The Internet Generation on the Defensive: SOPA and PIPA

By: Hayley Campbell

February 6, 2012

My generation loves the Internet. We have a well-established dependence on its ever-expanding resources. Ask any young American, across almost every socio-economic divide, where they most frequently access culture, news and entertainment, and their answer will be the World Wide Web. Our professional and social lives are tied to its networks, and more and more we seek truth, practical and existential, in its great depths of information.

Our deep appreciation for the Internet is no doubt intertwined with our identity as a cohort, and how we separate ourselves from those that came before us. Though our parents’ generation has caught on to the idea of Facebook and Twitter, it is clear that despite her best effort Aunt Jill will never quite understand the social function of the poke button. In the same way, Uncle Murry will never fully grasp the cultural marker of an @aol.com email address. As young Americans, negotiating the social nuances of the Internet is second nature, and our mastery of new technology defines part of our collective identity. Though the whole world is continually increasing its online presence, grounded deep in millennial culture is the belief that we claim social ownership of online space.
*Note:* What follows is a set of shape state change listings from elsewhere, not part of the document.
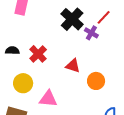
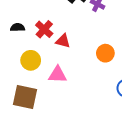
red triangle: (73, 66) -> (63, 41), moved

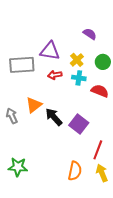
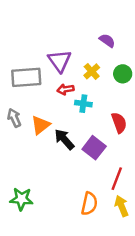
purple triangle: (50, 51) -> (60, 61), turned 45
cyan cross: (79, 78) -> (83, 104), moved
red semicircle: (100, 91) -> (119, 123), moved, turned 48
gray arrow: (12, 116) -> (14, 118), moved

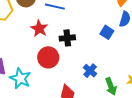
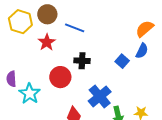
red star: (39, 29) -> (47, 42), moved
blue cross: (90, 71) -> (100, 96), size x1.6

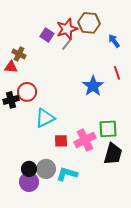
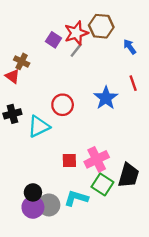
red triangle: (11, 67) -> (12, 76), turned 32
red circle: (27, 92) -> (63, 105), moved
cyan triangle: (45, 118) -> (39, 126), moved
green square: (108, 129) -> (102, 184), moved, turned 36
gray circle: (46, 169) -> (49, 205), moved

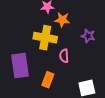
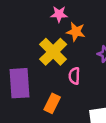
yellow cross: (45, 38) -> (53, 52), turned 30

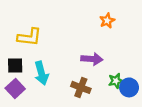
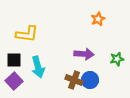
green star: (116, 81) -> (117, 59), moved
blue circle: (129, 87) -> (90, 80), moved

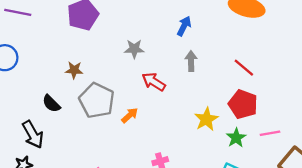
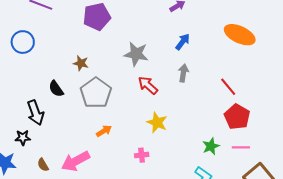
gray star: (134, 49) -> (136, 54), size x1.4
red pentagon: (243, 104) -> (237, 117), moved
orange arrow: (130, 115) -> (104, 131), moved
yellow star: (206, 119) -> (157, 123), moved, turned -30

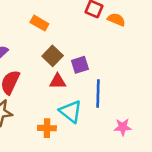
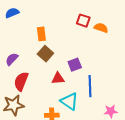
orange rectangle: (39, 23) -> (41, 34), turned 56
brown square: (53, 56) -> (45, 54), moved

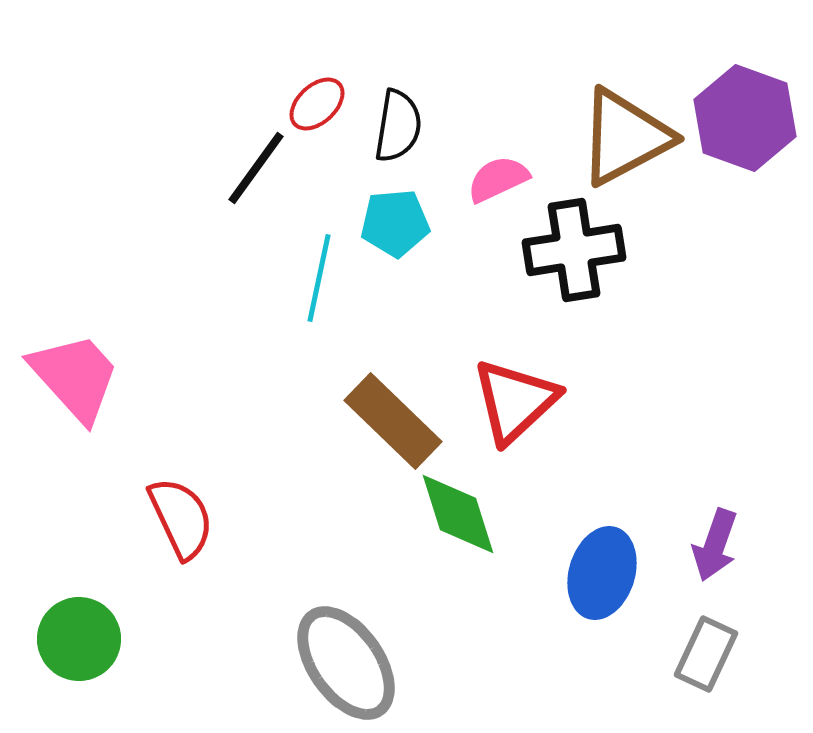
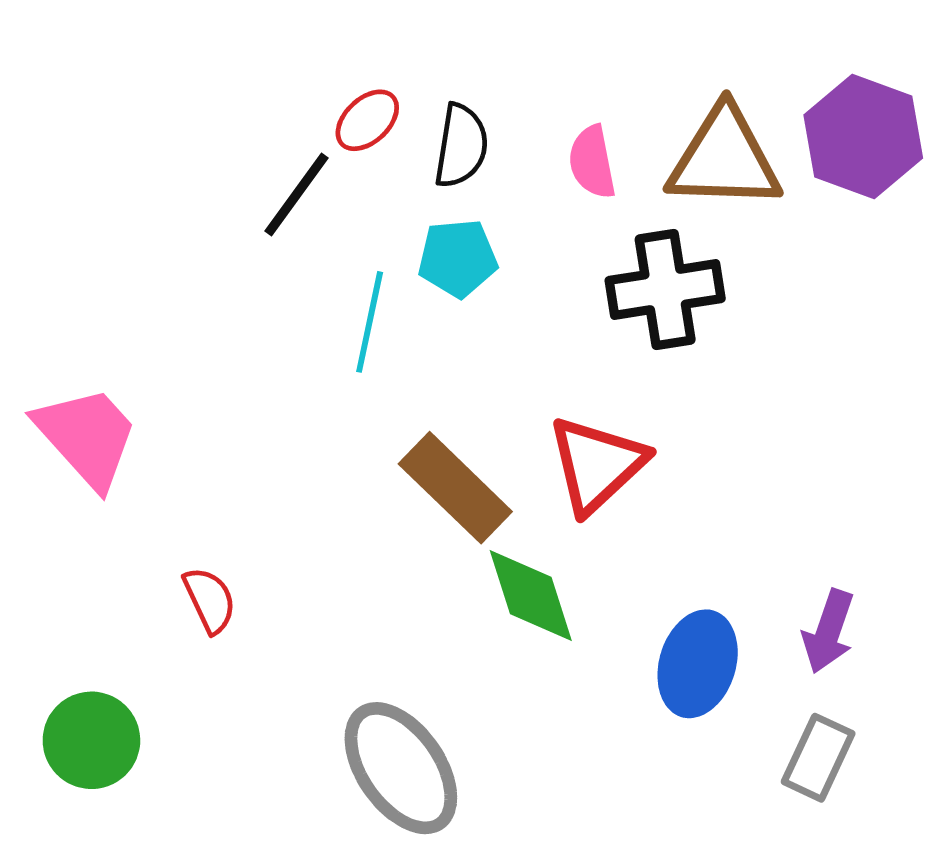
brown triangle: (625, 137) -> (724, 159), turned 30
pink semicircle: (498, 179) -> (592, 162), moved, turned -76
red semicircle: (181, 518) -> (210, 600), size x0.7

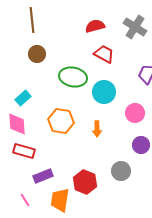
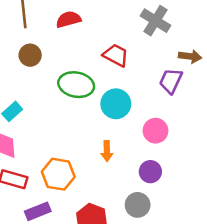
red semicircle: (95, 26) -> (68, 19), moved
orange hexagon: (61, 121) -> (58, 174), moved
purple circle: (141, 145) -> (150, 172), moved

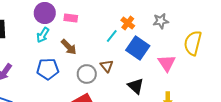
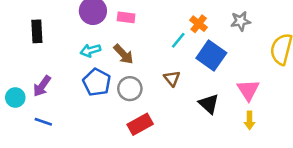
cyan arrow: (43, 35) -> (90, 50), moved, turned 42
pink triangle: (167, 63) -> (248, 90), moved
blue pentagon: (48, 69) -> (97, 82), turned 30
gray circle: (87, 74) -> (130, 89), moved

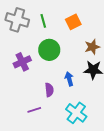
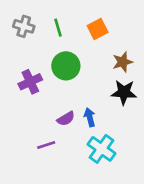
gray cross: (17, 20) -> (24, 26), size x0.7
blue arrow: (69, 79) -> (90, 117), moved
purple semicircle: (49, 90) -> (66, 119), turned 64

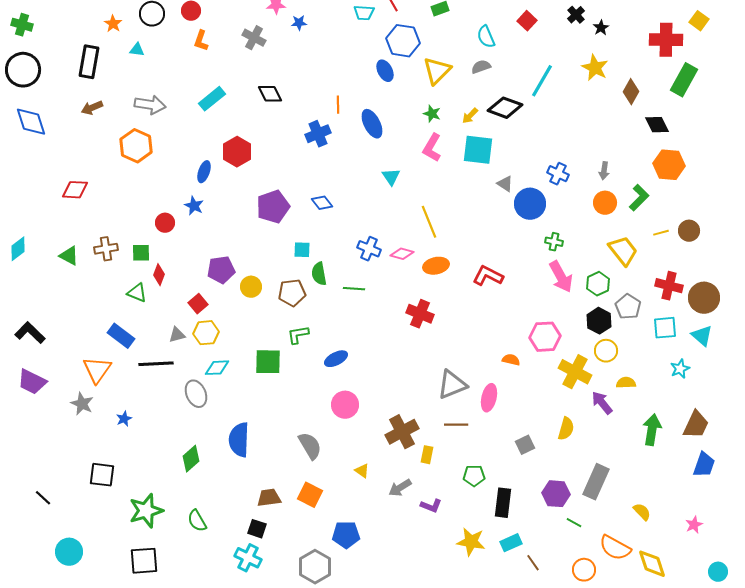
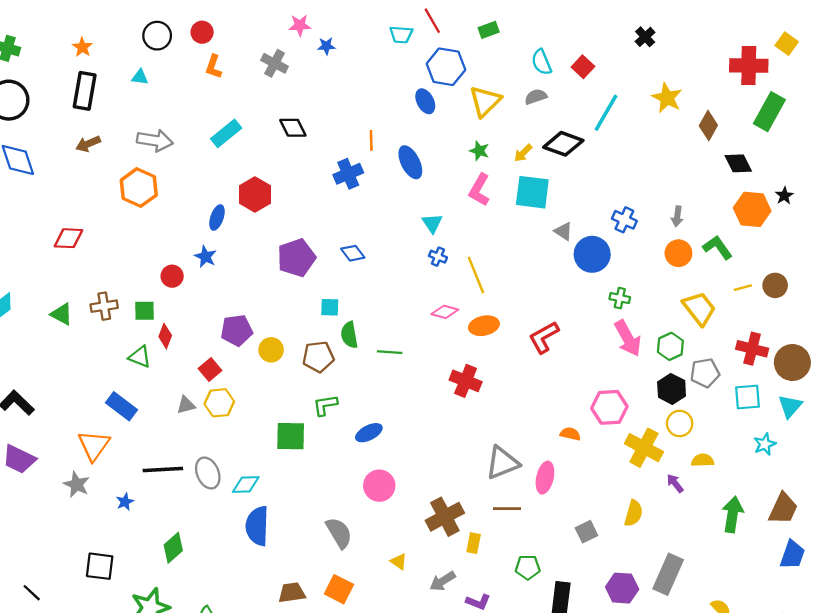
red square: (527, 21) -> (583, 67), moved
orange star: (113, 24) -> (82, 47), moved
black star: (601, 28) -> (784, 196), moved
green L-shape: (639, 198) -> (718, 247), turned -80
blue cross: (369, 249) -> (438, 257), moved, size x0.7
red L-shape: (488, 276) -> (544, 337), turned -56
gray pentagon: (628, 307) -> (705, 373), turned 30
cyan triangle: (702, 336) -> (790, 406), turned 30
black line: (156, 364) -> (163, 470), moved
cyan diamond: (217, 368) -> (246, 484), moved
purple arrow: (602, 403) -> (675, 483), size x0.7
green diamond: (191, 459) -> (173, 548), moved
The generational divide became evident this January as Congress drafted legislation to increase the regulation of the Internet to curb, among other things, flagrant copyright infringement. According to Wikipedia, which led the online protest of the bills on Janurary 18, SOPA and PIPA “would be devastating to the free and open web.” For Millennials, the Internet is free space for the free exchange of ideas and innovation. It is our place to engage in questions of identity, morals, and purpose with limited oversight from the older demographic. We have seen Twitter and Facebook as tools of revolution and YouTube as a messenger for the oppressed. SOPA and PIPA represent a dramatic invasion of the networks of information that young people cultivated. The dramatic reaction to bills, plastered across Facebook newsfeeds, gives us great insight into the values of young people today. Government efforts to protect copyrights online fall on dead ears because young Americans have grown to see ideas differently.

In an age where information is instant, we are choosing access over ownership. We would rather see a video open to everyone than a corporation expand their bottom line. SOPA and PIPA struck us so deeply because it threatened our growing commitment to the spread of knowledge in a space we have grown to see as ours. I acknowledge I risk romanticizing the Internet; I am certainly not naïve to the Internet as tool for abuse and exploitation. However, its greatest asset is the platform it provides for the free exchange of ideas, an idea young Americans have incorporated into their identity. As the government takes steps to regulate this vast network, it must expect protest from the Millennial generation, online and elsewhere.